Entries provided →
——————————

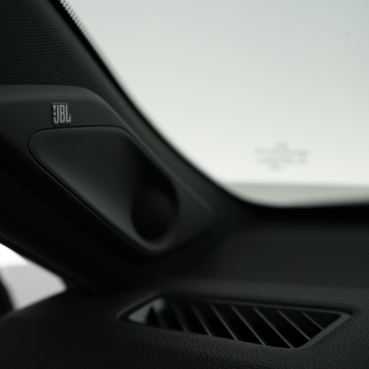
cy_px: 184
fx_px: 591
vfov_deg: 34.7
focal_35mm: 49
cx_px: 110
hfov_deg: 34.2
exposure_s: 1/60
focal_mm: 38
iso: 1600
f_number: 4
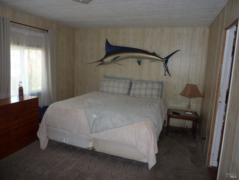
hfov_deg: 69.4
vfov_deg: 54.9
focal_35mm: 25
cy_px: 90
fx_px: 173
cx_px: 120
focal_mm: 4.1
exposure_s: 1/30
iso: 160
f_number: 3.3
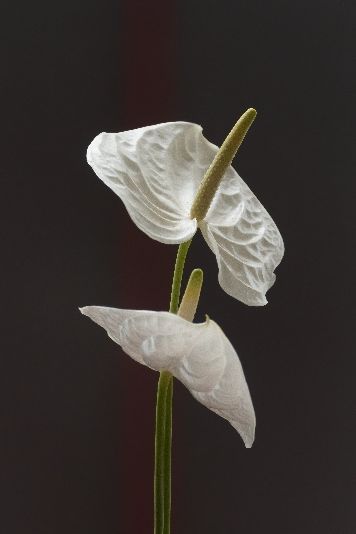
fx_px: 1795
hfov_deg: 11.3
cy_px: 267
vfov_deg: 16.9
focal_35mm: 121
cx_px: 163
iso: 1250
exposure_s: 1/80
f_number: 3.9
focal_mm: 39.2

——————————

Would you please repeat the entries above verbatim, excluding each picture?

cy_px: 184
fx_px: 591
vfov_deg: 34.7
focal_35mm: 49
cx_px: 110
hfov_deg: 34.2
exposure_s: 1/60
focal_mm: 38
iso: 1600
f_number: 4
hfov_deg: 69.4
vfov_deg: 54.9
focal_35mm: 25
cy_px: 90
fx_px: 173
cx_px: 120
focal_mm: 4.1
exposure_s: 1/30
iso: 160
f_number: 3.3
fx_px: 1795
hfov_deg: 11.3
cy_px: 267
vfov_deg: 16.9
focal_35mm: 121
cx_px: 163
iso: 1250
exposure_s: 1/80
f_number: 3.9
focal_mm: 39.2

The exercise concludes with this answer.